Add-GlobalMonitoringOverride -Identity Store\DatabaseAvailabilityEscalate -ItemType Responder -PropertyName ExtensionAttributes.Microsoft.Mapi.MapiExceptionMdbOffline -PropertyValue Store -Duration 7.00:00:00

Example 8 - Disable VersionBucketsAllocated monitor for a period of 60 days:

Add-GlobalMonitoringOverride -Identity Store\VersionBucketsAllocatedMonitor -ItemType Monitor -PropertyName Enabled -PropertyValue 0 -Duration 60.00:00:00

Example 9 - Update logs threshold in DatabaseSize monitor for a period of 60 days:

Add-GlobalMonitoringOverride -Identity MailboxSpace\DatabaseSizeMonitor -ItemType Monitor -PropertyName ExtensionAttributes.DatabaseLogsThreshold -PropertyValue 100GB -Duration 60.00:00:00

Example 10 - Applying a server override to disable quarantine monitor across all database copies for a period of 7 days:

(get-mailboxDatabase <DB Name>).servers | %{Add-ServerMonitoringOverride -Server $_.name -Identity "Store\MailboxQuarantinedMonitor\<DB Name>" -ItemType Monitor -PropertyName Enabled -PropertyValue 0 -Duration:7.00:00:00 -Confirm:$false;}

Management Tasks and Cmdlets

There are three primary operational tasks that administrators will typically perform with respect to managed availability:

  • Extracting or viewing system health
  • Viewing health sets, and details about probes, monitors and responders
  • Managing overrides

The two primary management tools for managed availability are the Windows Event Log and the Shell. Managed availability logs a large amount of information in the Exchange ActiveMonitoring and ManagedAvailability crimson channel event logs, such as:

  • Probe, monitor, and responder definitions, which are logged in the respective *Definition event logs.
  • Probe, monitor, and responder results, which are logged in the respective *Results event logs.
  • Details about responder recovery actions, including when the recovery action is started, and it is considered complete (whether successful or not), which are logged in the RecoveryActionResults event log.
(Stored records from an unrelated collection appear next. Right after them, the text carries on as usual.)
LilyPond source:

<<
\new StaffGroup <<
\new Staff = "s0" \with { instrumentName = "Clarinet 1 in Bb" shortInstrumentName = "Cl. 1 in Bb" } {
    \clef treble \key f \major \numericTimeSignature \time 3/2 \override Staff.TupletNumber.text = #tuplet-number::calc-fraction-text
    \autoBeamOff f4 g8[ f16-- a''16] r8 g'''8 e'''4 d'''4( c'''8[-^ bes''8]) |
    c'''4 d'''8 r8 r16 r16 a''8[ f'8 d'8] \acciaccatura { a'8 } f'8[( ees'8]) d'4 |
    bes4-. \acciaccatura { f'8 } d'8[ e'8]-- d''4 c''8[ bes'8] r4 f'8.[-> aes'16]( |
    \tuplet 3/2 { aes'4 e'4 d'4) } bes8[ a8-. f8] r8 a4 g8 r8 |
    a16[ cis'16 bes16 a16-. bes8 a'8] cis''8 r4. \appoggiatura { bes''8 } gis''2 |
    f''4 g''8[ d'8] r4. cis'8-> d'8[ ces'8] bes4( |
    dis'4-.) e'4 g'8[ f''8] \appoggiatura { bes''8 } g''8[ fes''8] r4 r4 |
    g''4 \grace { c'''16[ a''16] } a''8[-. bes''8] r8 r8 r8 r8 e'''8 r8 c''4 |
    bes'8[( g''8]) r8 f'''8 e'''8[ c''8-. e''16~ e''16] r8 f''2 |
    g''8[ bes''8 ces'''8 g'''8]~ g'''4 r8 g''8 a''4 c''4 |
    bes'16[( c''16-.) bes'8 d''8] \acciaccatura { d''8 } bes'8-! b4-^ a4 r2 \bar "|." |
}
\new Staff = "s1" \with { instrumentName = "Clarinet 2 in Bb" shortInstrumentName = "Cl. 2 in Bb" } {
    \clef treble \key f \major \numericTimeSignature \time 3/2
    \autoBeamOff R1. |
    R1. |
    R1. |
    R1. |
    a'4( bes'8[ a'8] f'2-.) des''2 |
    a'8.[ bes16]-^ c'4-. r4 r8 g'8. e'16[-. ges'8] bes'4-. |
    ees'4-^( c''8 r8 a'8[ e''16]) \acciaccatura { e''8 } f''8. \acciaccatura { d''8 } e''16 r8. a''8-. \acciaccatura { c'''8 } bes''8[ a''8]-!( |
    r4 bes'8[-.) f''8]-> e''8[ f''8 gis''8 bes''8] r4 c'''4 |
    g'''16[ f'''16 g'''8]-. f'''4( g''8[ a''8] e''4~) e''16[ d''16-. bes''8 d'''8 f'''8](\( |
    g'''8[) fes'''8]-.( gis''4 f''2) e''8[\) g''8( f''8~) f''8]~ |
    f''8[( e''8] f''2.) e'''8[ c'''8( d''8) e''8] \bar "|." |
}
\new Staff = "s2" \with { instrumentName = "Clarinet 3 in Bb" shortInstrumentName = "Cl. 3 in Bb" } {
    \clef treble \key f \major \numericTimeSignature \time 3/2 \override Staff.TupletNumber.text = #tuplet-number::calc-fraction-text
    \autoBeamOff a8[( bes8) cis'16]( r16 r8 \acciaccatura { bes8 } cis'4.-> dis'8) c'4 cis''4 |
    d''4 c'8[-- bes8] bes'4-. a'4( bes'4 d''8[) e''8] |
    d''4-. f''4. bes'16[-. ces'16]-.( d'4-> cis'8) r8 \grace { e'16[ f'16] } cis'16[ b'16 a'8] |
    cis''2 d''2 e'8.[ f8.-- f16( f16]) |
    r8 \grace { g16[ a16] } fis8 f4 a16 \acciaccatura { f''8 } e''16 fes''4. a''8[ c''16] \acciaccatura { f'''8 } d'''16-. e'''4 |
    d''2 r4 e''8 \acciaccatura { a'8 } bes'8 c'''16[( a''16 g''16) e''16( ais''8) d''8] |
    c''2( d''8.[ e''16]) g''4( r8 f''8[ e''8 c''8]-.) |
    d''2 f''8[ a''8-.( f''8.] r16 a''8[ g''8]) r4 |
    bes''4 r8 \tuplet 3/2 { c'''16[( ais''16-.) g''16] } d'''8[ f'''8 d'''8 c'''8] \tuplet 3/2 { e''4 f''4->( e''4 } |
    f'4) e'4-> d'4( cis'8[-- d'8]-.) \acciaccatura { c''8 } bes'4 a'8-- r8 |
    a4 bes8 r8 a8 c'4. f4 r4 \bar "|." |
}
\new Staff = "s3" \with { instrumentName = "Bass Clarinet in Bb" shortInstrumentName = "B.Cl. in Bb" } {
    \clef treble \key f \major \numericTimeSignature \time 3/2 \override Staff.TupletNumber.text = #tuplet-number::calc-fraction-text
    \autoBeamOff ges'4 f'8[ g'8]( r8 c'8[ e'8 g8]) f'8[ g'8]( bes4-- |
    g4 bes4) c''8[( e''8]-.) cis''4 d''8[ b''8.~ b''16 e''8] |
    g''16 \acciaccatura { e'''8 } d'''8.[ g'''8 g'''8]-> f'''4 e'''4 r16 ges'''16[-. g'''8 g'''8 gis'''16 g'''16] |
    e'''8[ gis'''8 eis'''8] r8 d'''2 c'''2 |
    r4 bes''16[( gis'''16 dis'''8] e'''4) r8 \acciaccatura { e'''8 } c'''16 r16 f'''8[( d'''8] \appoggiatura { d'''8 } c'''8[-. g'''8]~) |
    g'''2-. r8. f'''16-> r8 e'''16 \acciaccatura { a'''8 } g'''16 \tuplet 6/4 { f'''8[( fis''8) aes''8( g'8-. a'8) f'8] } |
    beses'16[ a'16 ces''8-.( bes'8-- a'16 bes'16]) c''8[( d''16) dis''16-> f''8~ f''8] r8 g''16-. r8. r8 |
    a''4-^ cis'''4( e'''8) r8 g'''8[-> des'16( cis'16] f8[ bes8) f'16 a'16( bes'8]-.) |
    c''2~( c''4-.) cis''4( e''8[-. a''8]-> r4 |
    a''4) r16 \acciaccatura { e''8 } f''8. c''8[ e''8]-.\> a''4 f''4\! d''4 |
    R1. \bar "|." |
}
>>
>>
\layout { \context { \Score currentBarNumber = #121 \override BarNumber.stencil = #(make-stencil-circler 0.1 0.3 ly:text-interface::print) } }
There are 12 cmdlets used for managed availability, which are described in the following table.

Cmdlet Description
Get-ServerHealth Used to get raw server health information, such as health sets and their current state (healthy or unhealthy), health set monitors, server components, target resources for probes, and timestamps related to probe or monitor start or stop times, and state transition times.
Get-HealthReport Used to get a summary health view that includes health sets and their current state.
Get-MonitoringItemIdentity Used to view the probes, monitors, and responders associated with a specific health set.
Get-MonitoringItemHelp Used to view descriptions about some of the properties of probes, monitors, and responders.
Add-ServerMonitoringOverride Used to create a local, server-specific override of a probe, monitor, or responder.
Get-ServerMonitoringOverride Used to view a list of local overrides on the specified server.
Remove-ServerMonitoringOverride Used to remove a local override from a specific server.
Add-GlobalMonitoringOverride Used to create a global override for a group of servers.
Get-GlobalMonitoringOverride Used to view a list of global overrides configured in the organization.
Remove-GlobalMonitoringOverride Used to remove a global override.
Set-ServerComponentState Used to configure the state of one or more server components.
Get-ServerComponentState Used to view the state of one or more server components.